I blinked. Great-granddaughter?

Yes, I was someone’s great-granddaughter. Whose?

Valda - the name slunk into my mind. Grand-mère. So then this was Grand-mère’s mother, Cherise. I’d never met her. Knew little except...

She was the last vampire to call the Trials of the Moon.

The what? There were no moons here. My memory grew blank again, clean and empty like the fog around me.

“I don’t hope to die,” I blurted, but the woman was silent. I began to walk again, my muscles needing the flex and motion to remind them that they were there.

I had already forgotten where I’d been before all of this icy blue fog. It was simple here. I couldn’t tell if I liked it, though. I had no emotions. No cares.

“You cannot stay. Saori Sang needs you, Khione.Kana... go home. Save the city, and it will save you.”

The fog whipped and swirled around me as I remembered my name. Kana. That was me. Not Khione. Except... it was. I was both.

And I lived in Saori Sang. I needed to fight... something. I was a warrior.

“Save the city,” the woman repeated, the words booming in my mind like the noise snow makes when it falls from the mountain cliffs and rushes down the steep slopes, crushing trees and animals as it roars inevitably toward the valley. An unstoppable force of natural destruction.

The fog crushed against me, burying me beneath its icy weight until all I could see was the blinding blue light burrowing into my eyes. I was an animal, crushed under the heft of an avalanche.

No, I was a warrior.

And I could hear the echo of my footsteps on cobblestone streets.

I looked down, surprised to see my ragged, torn clothing had returned, and it was a moon dark night.

I walked powerfully through the city streets, feeling each thud of my heavy boots like the toll of a clock, ringing in midnight. Every step cleansed and calmed me, erasing the uncertainty of what who I was.
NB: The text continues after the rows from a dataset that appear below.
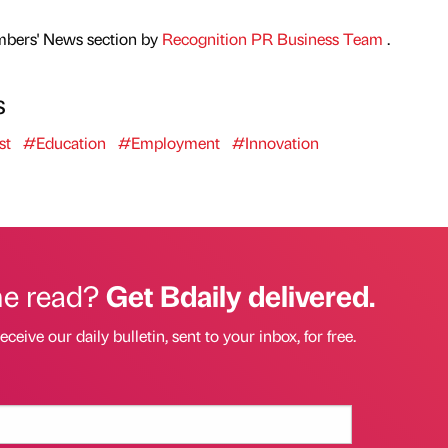
mbers' News section by
Recognition PR Business Team
.
s
st
#Education
#Employment
#Innovation
he read?
Get Bdaily delivered.
eceive our daily bulletin, sent to your inbox, for free.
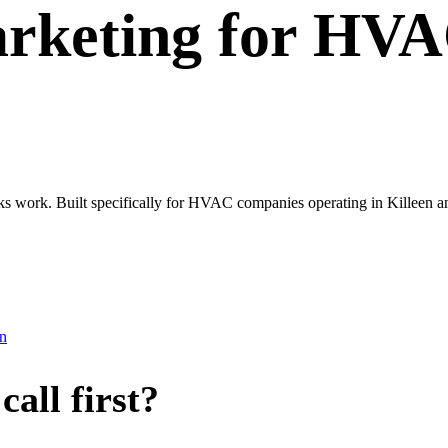
rketing
for
HVA
oks work. Built specifically for HVAC companies operating in Killeen a
en
all first?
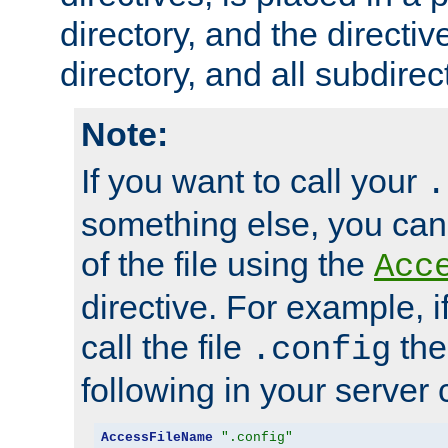
directory, and the directiv
directory, and all subdirec
Note:
If you want to call your
.
something else, you ca
of the file using the
Acc
directive. For example, i
call the file
the
.config
following in your server c
AccessFileName
".config"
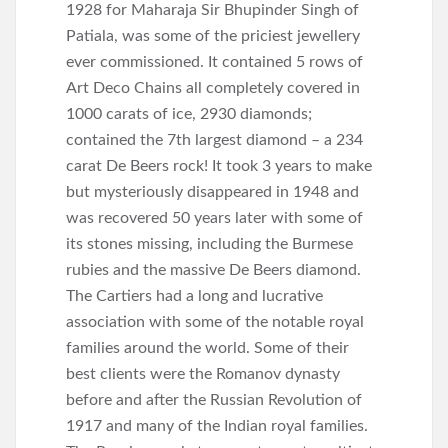
1928 for Maharaja Sir Bhupinder Singh of
Patiala, was some of the priciest jewellery
ever commissioned. It contained 5 rows of
Art Deco Chains all completely covered in
1000 carats of ice, 2930 diamonds;
contained the 7th largest diamond – a 234
carat De Beers rock! It took 3 years to make
but mysteriously disappeared in 1948 and
was recovered 50 years later with some of
its stones missing, including the Burmese
rubies and the massive De Beers diamond.
The Cartiers had a long and lucrative
association with some of the notable royal
families around the world. Some of their
best clients were the Romanov dynasty
before and after the Russian Revolution of
1917 and many of the Indian royal families.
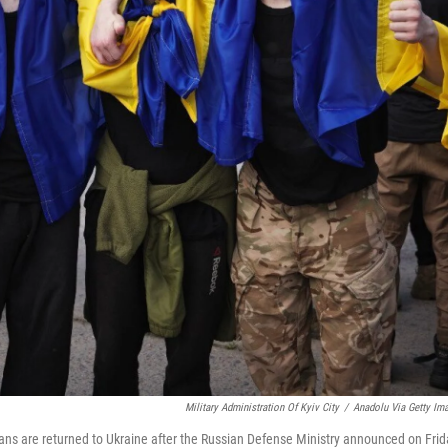
Military Administration Of Kyiv City
/
Anadolu Via Getty Im
ans are returned to Ukraine after the Russian Defense Ministry announced on Frid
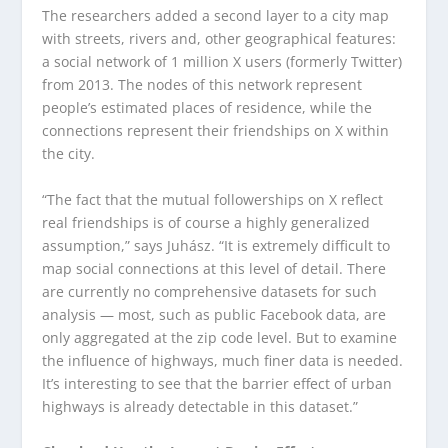
The researchers added a second layer to a city map
with streets, rivers and, other geographical features:
a social network of 1 million X users (formerly Twitter)
from 2013. The nodes of this network represent
people’s estimated places of residence, while the
connections represent their friendships on X within
the city.
“The fact that the mutual followerships on X reflect
real friendships is of course a highly generalized
assumption,” says Juhász. “It is extremely difficult to
map social connections at this level of detail. There
are currently no comprehensive datasets for such
analysis — most, such as public Facebook data, are
only aggregated at the zip code level. But to examine
the influence of highways, much finer data is needed.
It’s interesting to see that the barrier effect of urban
highways is already detectable in this dataset.”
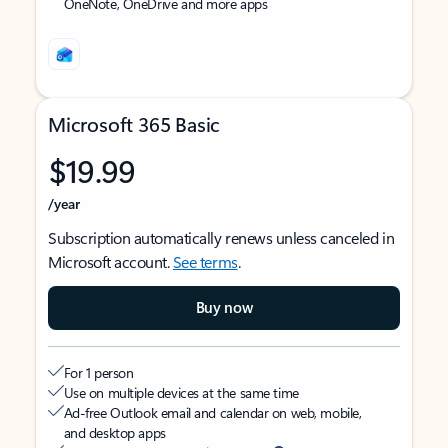
OneNote, OneDrive and more apps
Microsoft 365 Basic
$19.99
/year
Subscription automatically renews unless canceled in
Microsoft account.
See terms
.
Buy now
For 1 person
Use on multiple devices at the same time
Ad-free Outlook email and calendar on web, mobile,
and desktop apps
Leaving only the peace of moonlit walking, in a city I’d returned to save.

Ahead, the palace rose in the city center like shards of black ice, more achingly beautiful than I remembered. I’d been gone much longer than I once hoped. Would there be welcome waiting for me?

I was here to destroy Queen Merden and save my people.

Everyone I loved was here.

I was a warrior, and I’d come so save them. I was the avalanche. The natural force of destruction.

Two female figures loomed in the city center, limned by moonlight. I approached them, pushing back my sleeves to feel the bite of my city’s frigid air. Stepping onto the ice-glazed platform that held the statue of the Original Sisters, I gazed up into their blank stone eyes. Breathing in the cold night, I smiled slowly up at Saori Sang’s founders.

The twin daggers I’d stabbed into their stomachs to begin the Trials were still there.

“I’ve come to save my city. Your city. My name is Khione,” I said to them, and in my memory, they smiled down at me, welcoming me home.

I made my slow, unhurried way deeper into the city streets. The mist whispered around me again like an old friend telling gossip, and my boots splashed in the puddles of rain as I made my long-awaited ascent to the palace of the false queen.